10 Avril 2017

Cameroun: Serge Eteki Eloundou « Il faut des assises nationales de l'innovation pour que le pays soit émergent »

Ainsi s'est exprimé jeudi dernier à Yaoundé, l'économiste et expert en gouvernance et développement économique, chargé d'Etudes assistant au ministère de la Recherche scientifique et de l'Innovation (Minresi). C'était lors de la 3ème édition de la « Tribune des sciences » tenue à l'université agricole de management et de métiers de la production (Uammp).

Le 06 avril 2017, l'Uammp de Yaoundé, a abrité les Journées entrepreneuriales jeunes. Les débats, avaient pour fil d'ariane, « Performances du système camerounais d'innovation : impact sur la compétitivité de l'économie nationale ».

Pour cette session d'avril 2017 de La Tribune des sciences qui a vu des étudiants de niveau I de l'Uammp présenter leurs projets agricoles et agroalimentaires, via son centre d'incubation, le système national d'innovation (Sni), a été passé au scanner.

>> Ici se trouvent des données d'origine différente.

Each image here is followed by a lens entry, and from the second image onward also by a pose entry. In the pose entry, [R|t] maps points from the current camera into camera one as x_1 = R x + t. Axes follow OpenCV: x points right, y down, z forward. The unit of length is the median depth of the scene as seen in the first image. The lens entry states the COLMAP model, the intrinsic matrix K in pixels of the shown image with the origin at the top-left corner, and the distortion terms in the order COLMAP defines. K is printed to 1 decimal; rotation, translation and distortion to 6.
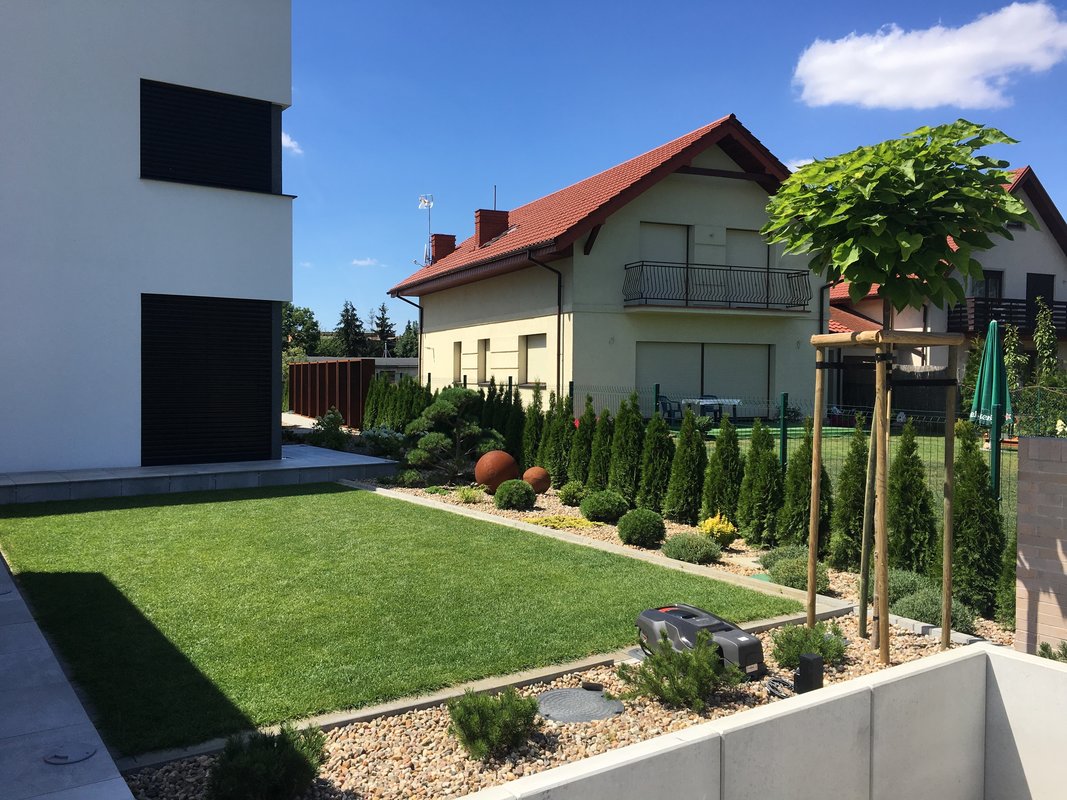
lens RADIAL K [[909.4, 0, 528.9], [0, 909.4, 397.3], [0, 0, 1]] dist [0.069915, -0.032494]
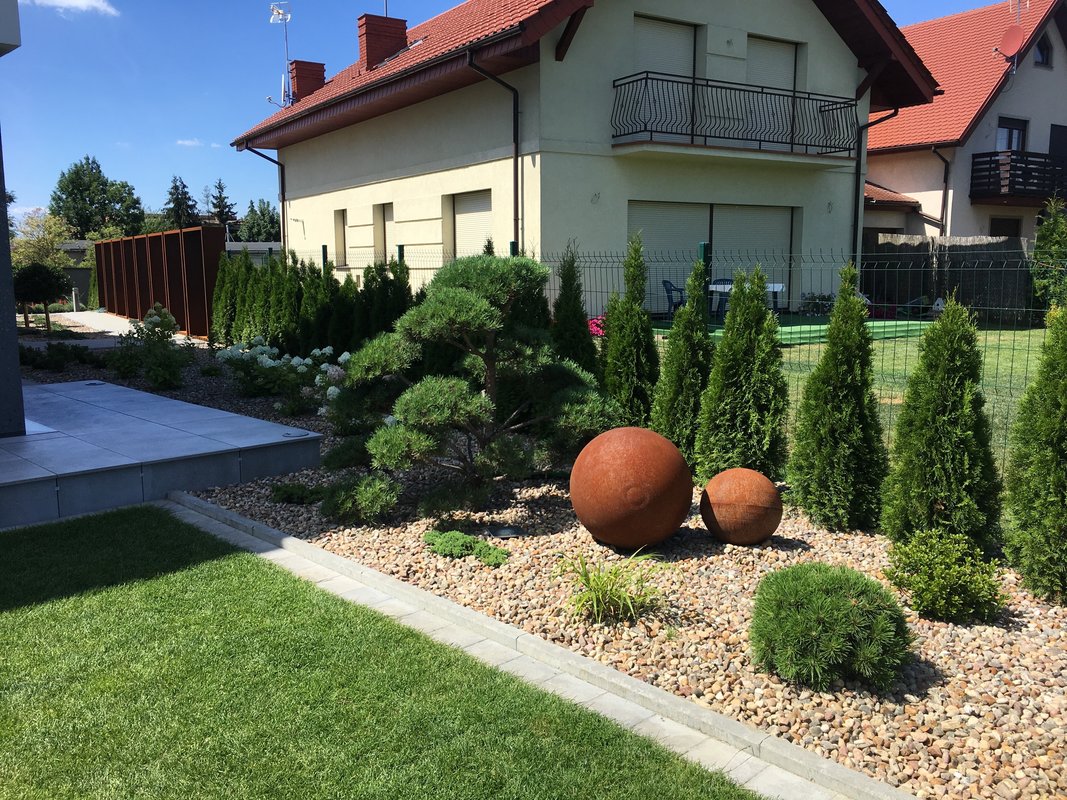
lens RADIAL K [[909.4, 0, 541.4], [0, 909.4, 400.7], [0, 0, 1]] dist [0.069915, -0.032494]
pose [[0.985120, -0.033016, 0.168667, -0.058497], [0.011971, 0.992173, 0.124298, 0.001340], [-0.171451, -0.120429, 0.977804, 0.295725]]
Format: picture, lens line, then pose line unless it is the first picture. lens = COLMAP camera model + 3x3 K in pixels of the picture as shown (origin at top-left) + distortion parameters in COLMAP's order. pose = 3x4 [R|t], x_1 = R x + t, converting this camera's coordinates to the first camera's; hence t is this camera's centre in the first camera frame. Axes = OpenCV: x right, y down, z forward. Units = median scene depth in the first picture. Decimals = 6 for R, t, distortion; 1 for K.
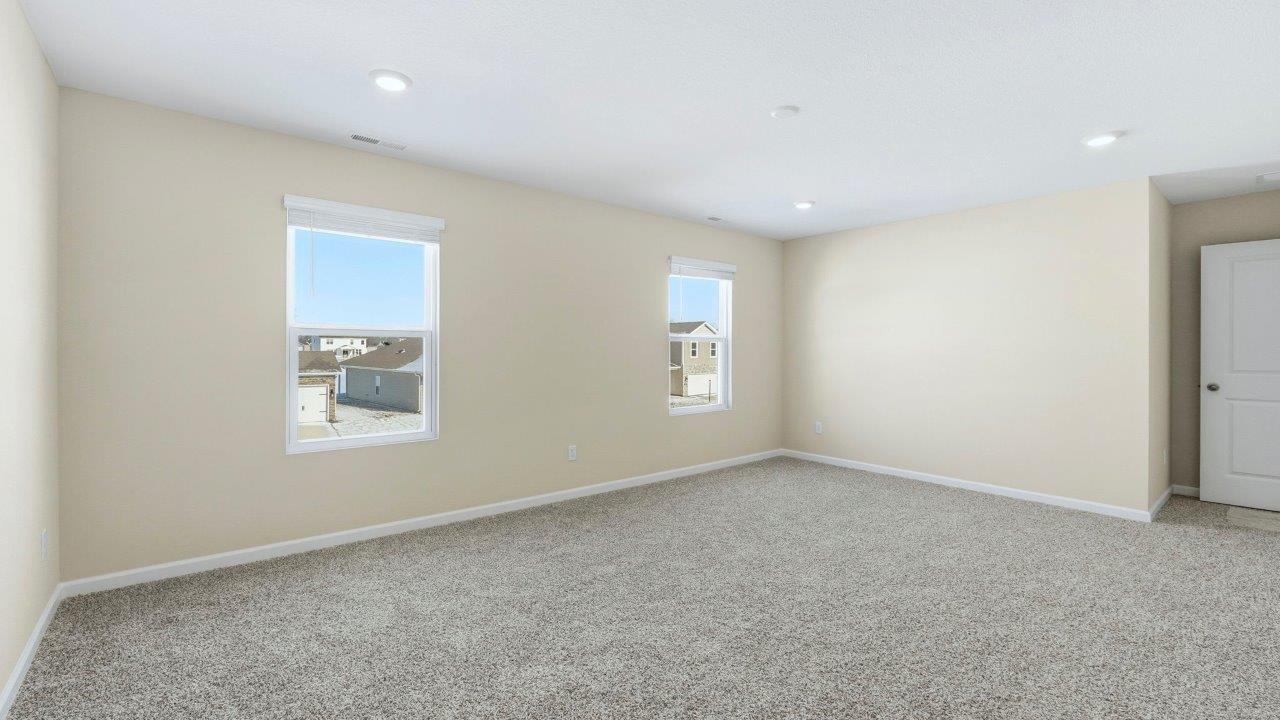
lens RADIAL K [[542.2, 0, 635.8], [0, 542.2, 352.8], [0, 0, 1]] dist [-0.004090, -0.000122]
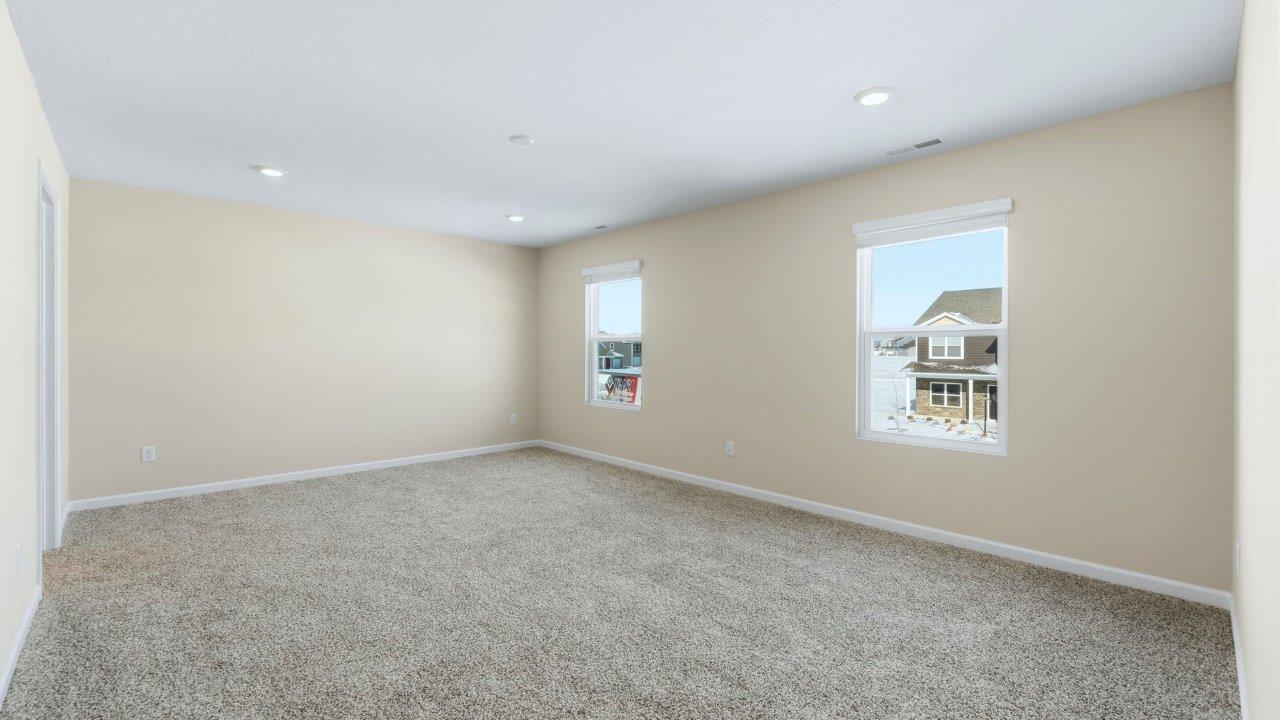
lens RADIAL K [[542.2, 0, 635.8], [0, 542.2, 352.8], [0, 0, 1]] dist [-0.004090, -0.000122]
pose [[0.088710, -0.000949, -0.996057, 0.549406], [-0.004686, 0.999988, -0.001370, 0.001304], [0.996047, 0.004789, 0.088704, 0.438899]]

Hôte de marque de ce numéro de La Tribune des sciences, Serge Eteki Eloundou, par ailleurs chercheur - enseignant et écrivain, avec une audace peu commune aux fonctionnaires d'Etat, a passé au scanner, le Sni du Cameroun.

Pour l'économiste, le Sni du Cameroun, compromet son ambition de devenir émergent en 2035. « L'innovation est au cœur du développement, et est une arme qui permet de se regarder en face », a-t-il argué d'entrée de jeu.

A en croire Serge Eteki Eloundou, le Cameroun qui déjà ne dispose pas d'une stratégie d'innovation, ne met pas l'accent sur la recherche sensée lui apporter le développement « La recherche

publique et universitaire ne peut pas impulser le développement. Elle permet seulement aux gens d'accéder aux grades universitaires et aux strapontins administratifs.

A l'instar de la Suisse, du Danemark et autres qui sont devenus des paradis où il fait bon vivre, la recherche est plutôt orientée vers les entreprises, le secteur privé », dira-t-il, avant de citer des pays-apprentis de l'innovation comme le Kenya, l'Afrique du Sud, l'Ile Maurice, le Maroc, le Sénégal qui selon lui, sont devenus prospères.

Serge Eteki Eloundou poursuit qu'il y a une corrélation entre innovation et développement. « Le Cameroun a pourtant le potentiel y afférent, mais il y a absence de politique nationale, de stratégie de recherche et de cadre réglementaire ».

Et pour pallier cette insuffisance, le chargé d'Etudes assistant au Minresi, propose des Assises nationales de l'innovation. Une grand'messe scientifique qui selon lui, devrait regrouper au moins 800 chercheurs, afin d'avoir toutes les sensibilités.

Entre autres goulots d'étranglement dénoncés par Serge Eloundou Eteki, le trop grand nombre de structures publiques dédiées à la recherche, ainsi que leur manque de cohésion. « Le Cameroun se doit aussi d'intégrer la culture de l'innovation dans ses habitudes.

Et cela, passe par la tenue d'activités qui amènent les populations à s'imprégner de cette culture. D'autre part, des partenariats doivent être noués entre les instituts de recherche, les universités et les entreprises, pour une vulgarisation rapide et une exploitation efficace des résultats de recherche », a-t-il proposé.